Выйдя из метро на станции «Арбатская», Коврин купил каких-то жёлтых цветов, выпил чашку сладкого кофе в попутной забегаловке, дабы взбодриться, и пошёл пешком к консерватории.

К памятнику Чайковскому Коврин прибыл несколько раньше назначенного срока, но долго ждать не пришлось. Не успел он докурить сигарету, как вдруг перед ним возникла маленькая, серая, курносая, очкастая девушка.

– Господин Коврин? – сухо и быстро спросила она.

– Да… Добрый день!

Коврин протянул цветы.

– Это лишнее, – девушка решительно, не терпящим возражений жестом, отмахнулась от цветов и протянула Коврину связку из дюжины общих тетрадей. – Вот, здесь всё, что у меня есть. Прощайте.

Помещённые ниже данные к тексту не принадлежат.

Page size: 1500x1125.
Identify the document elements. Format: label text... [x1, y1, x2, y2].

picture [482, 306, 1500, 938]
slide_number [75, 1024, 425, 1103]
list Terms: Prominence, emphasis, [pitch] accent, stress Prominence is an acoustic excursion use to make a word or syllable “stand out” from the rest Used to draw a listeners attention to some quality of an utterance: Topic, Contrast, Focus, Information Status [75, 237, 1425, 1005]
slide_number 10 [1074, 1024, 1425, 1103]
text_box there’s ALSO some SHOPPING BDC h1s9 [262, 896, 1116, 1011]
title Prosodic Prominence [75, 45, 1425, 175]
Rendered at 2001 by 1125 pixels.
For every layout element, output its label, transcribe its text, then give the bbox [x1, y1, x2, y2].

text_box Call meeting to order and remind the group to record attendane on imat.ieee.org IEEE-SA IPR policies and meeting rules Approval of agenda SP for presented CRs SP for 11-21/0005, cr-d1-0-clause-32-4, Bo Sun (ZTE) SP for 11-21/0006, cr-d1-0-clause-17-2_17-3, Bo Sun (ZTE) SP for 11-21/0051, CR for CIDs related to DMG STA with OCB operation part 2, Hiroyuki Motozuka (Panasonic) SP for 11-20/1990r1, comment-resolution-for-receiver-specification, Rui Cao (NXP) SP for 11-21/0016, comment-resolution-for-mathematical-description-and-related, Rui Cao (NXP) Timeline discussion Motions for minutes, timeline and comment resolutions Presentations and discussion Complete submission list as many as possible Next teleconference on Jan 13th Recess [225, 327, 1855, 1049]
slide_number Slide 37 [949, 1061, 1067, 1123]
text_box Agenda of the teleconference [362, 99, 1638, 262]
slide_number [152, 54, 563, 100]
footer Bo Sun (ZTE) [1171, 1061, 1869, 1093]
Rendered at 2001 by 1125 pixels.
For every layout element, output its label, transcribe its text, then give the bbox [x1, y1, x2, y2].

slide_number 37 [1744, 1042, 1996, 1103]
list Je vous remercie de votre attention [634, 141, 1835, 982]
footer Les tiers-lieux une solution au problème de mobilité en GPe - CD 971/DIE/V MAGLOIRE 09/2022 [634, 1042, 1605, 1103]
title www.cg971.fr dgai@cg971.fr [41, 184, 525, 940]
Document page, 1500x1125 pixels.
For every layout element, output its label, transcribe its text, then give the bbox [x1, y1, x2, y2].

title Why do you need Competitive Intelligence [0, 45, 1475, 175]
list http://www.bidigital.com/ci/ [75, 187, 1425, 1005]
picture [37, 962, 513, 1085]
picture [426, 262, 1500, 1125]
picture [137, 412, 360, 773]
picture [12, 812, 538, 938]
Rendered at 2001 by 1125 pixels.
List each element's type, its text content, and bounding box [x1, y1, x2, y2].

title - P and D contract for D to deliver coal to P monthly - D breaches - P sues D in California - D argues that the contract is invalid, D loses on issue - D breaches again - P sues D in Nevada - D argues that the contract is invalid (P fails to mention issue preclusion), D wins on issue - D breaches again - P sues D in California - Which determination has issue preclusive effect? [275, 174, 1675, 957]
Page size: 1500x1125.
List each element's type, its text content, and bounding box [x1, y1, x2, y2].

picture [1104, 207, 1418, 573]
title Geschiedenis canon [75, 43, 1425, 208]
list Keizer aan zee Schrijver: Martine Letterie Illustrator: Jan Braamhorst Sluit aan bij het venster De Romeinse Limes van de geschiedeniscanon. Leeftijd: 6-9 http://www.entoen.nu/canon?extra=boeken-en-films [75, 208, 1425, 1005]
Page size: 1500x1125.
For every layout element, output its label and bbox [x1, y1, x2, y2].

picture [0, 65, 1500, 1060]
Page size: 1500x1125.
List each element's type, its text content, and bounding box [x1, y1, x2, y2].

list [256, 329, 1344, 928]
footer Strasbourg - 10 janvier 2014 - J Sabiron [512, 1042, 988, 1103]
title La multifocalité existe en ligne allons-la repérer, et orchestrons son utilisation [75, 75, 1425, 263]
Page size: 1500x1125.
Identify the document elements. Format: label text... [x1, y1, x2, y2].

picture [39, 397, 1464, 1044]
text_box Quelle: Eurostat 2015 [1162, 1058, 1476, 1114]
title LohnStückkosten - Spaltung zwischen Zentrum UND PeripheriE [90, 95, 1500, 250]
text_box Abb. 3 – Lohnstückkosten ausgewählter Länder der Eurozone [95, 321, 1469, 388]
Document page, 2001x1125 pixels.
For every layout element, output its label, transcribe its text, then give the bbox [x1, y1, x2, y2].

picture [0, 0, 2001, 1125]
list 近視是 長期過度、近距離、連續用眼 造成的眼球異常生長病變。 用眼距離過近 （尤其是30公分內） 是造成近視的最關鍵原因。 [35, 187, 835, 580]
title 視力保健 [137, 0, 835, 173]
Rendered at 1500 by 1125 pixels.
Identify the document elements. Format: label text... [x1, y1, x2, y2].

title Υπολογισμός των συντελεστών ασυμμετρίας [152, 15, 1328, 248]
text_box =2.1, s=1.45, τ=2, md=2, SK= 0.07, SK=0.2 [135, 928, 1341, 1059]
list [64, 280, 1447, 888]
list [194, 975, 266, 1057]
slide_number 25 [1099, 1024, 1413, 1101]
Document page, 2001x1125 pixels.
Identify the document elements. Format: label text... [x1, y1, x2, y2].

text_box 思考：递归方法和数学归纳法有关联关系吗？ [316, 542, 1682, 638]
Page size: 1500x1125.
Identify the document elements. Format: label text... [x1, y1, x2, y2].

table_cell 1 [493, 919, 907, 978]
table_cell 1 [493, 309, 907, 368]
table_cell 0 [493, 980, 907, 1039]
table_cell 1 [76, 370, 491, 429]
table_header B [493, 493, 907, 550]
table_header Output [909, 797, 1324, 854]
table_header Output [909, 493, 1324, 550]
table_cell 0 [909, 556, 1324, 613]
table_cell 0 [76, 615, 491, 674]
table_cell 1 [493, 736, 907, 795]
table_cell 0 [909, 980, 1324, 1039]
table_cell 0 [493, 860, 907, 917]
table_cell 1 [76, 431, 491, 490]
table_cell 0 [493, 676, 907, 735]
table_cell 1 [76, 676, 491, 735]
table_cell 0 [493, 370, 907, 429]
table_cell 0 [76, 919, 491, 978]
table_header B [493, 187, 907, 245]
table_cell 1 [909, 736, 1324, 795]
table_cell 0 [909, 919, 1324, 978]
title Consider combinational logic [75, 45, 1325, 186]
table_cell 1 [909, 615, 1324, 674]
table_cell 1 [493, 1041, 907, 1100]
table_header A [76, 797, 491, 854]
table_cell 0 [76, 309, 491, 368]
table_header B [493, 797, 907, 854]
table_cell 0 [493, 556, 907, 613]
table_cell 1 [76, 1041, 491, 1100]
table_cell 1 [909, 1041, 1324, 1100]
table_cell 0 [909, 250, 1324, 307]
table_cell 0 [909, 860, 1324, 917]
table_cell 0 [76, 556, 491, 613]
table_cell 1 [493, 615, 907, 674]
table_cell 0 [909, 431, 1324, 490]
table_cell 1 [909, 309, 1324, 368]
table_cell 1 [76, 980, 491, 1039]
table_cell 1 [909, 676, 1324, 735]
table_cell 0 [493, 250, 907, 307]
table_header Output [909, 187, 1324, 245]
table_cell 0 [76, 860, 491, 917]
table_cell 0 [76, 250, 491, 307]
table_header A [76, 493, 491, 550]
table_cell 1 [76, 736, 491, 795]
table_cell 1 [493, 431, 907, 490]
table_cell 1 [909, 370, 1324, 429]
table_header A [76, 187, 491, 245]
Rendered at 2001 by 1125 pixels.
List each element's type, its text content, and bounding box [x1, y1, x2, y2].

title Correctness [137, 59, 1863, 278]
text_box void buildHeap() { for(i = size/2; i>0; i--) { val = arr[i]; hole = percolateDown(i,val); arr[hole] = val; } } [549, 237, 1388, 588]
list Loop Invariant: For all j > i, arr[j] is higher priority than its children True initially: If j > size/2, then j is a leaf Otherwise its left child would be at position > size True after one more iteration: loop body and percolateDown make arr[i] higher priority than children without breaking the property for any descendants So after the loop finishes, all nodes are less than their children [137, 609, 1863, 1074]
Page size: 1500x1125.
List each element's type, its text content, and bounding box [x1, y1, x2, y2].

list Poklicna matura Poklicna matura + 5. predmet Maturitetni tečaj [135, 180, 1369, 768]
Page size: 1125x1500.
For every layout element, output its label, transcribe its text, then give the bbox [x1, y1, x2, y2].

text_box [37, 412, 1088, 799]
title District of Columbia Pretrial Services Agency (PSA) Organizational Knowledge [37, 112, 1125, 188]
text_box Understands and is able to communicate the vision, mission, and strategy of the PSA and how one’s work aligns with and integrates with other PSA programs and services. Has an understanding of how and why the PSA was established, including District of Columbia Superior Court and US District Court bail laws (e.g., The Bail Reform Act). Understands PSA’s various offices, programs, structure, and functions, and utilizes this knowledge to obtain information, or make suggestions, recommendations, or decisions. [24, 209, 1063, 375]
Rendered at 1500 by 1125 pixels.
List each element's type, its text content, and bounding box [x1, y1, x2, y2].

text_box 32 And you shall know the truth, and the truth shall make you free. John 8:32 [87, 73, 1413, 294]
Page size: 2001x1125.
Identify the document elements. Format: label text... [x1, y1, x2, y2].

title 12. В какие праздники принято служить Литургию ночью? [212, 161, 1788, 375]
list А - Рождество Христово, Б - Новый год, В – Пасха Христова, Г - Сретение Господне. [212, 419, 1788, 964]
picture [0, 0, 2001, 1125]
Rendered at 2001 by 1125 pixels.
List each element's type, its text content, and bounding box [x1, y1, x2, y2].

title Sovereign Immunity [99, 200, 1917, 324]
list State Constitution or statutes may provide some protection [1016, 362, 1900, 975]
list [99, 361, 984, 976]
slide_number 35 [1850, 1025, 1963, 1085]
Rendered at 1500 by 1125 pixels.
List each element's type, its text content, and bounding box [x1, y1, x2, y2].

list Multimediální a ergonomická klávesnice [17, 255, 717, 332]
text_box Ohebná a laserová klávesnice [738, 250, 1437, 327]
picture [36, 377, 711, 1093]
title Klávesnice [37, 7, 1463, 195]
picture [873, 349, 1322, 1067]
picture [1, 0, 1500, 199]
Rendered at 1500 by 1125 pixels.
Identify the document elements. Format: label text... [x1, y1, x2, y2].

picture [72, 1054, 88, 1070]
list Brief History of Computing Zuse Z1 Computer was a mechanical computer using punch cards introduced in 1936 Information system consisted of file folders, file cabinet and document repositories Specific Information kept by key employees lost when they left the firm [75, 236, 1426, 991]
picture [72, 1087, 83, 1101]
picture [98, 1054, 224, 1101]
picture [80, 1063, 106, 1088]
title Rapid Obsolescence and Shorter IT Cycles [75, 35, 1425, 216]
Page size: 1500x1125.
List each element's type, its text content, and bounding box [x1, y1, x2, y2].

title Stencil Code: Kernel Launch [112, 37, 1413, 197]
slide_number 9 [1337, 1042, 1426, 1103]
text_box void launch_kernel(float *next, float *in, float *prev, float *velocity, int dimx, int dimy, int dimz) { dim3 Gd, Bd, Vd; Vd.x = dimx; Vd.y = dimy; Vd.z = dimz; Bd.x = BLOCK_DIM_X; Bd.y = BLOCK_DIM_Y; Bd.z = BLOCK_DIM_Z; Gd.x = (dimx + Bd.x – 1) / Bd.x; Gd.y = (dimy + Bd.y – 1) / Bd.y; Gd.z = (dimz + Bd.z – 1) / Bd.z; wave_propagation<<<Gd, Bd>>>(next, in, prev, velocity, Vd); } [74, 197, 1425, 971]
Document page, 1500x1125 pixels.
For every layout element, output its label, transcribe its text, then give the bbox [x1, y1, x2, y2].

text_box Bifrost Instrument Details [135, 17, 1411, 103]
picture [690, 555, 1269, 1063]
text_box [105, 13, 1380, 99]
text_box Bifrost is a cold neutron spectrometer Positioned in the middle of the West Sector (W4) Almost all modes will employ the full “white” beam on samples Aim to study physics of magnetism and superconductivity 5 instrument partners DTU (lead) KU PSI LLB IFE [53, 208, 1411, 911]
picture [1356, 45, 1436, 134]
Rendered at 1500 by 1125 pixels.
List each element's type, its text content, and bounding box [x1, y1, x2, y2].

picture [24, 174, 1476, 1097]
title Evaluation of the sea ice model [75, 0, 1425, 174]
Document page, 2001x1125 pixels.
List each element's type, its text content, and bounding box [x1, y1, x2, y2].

Пока Коврин только открывал рот, чтобы сказать что-то, девушка уже исчезла. Конечно, не так он представлял эту встречу. Он рассчитывал на долгий содержательный разговор, раскрывающий тайны жизни и смерти Крюкина. Что ж, остаётся надеяться, что в тетрадях, которые он получил, найдётся что-то стоящее. Вдруг на Коврина обрушилась такая невыносимая усталость, что он даже отказался от идеи провести некоторое время в уютном баре за пивом с сосисками, и отправился домой, достигнув которого, сразу же завалился спать.

* * *

Проснулся Коврин около двух часов ночи. Не имея других занятий, он решил ознакомиться с содержимым тетрадей, которые передала ему дочь Крюкиыа. Заварив кофе, он занёс на кухню связку тетрадей, впопыхах накануне брошенную в коридоре, водрузил её на стол и начал развязывать тонкую бечёвку. Укреплённые временем узлы никак не поддавались дрожащим от напряжения, – а впоследствии и от раздражения, – пальцам. Пришлось пережечь путы сигаретой. Тетради рассыпались по столу. Это были изделия ещё советского производства, девяноста шести листов, в клетку, с бордовыми либо зелёными обложками. Все они, с первой по двенадцатую, имели нумерацию. Мелкие тусклые циферки располагались в нижней части корешков. Коврин открыл первую тетрадь и пролистал. Все листы были испещрены мелкими, исполненными неизменно чёрной гелевой ручкой, буковками. Коврин подлил кофе, приготовил блокнот, чтобы вносить замечания, закурил и приступил к изучению содержимого тетради.

Заглавной строкой и единственной, которая была выведена крупными буквами, каждая из которых занимала отдельную клетку и была обведена ручкой несколько раз, значилось: «Ибо восстанут лжехристы и лжепророки и дадут великие знамения и чудеса, чтобы прельстить, если возможно, и избранных» (Мф. 24:24)». Далее следовали многочисленные определения, цитаты, формулы, цифры, схемы, таблицы, графики, комментарии, а иногда попадались даже рисунки. Все эти данные находились в крайнем безурядье. Будто бы автор собирал всё, что под руку попадалось, и сваливал в кучу, предполагая разобрать позже, да руки так и не дошли. Коврину пришлось прикладывать максимум усилий, чтобы выуживать рациональные зёрна из этих информационных дебрей.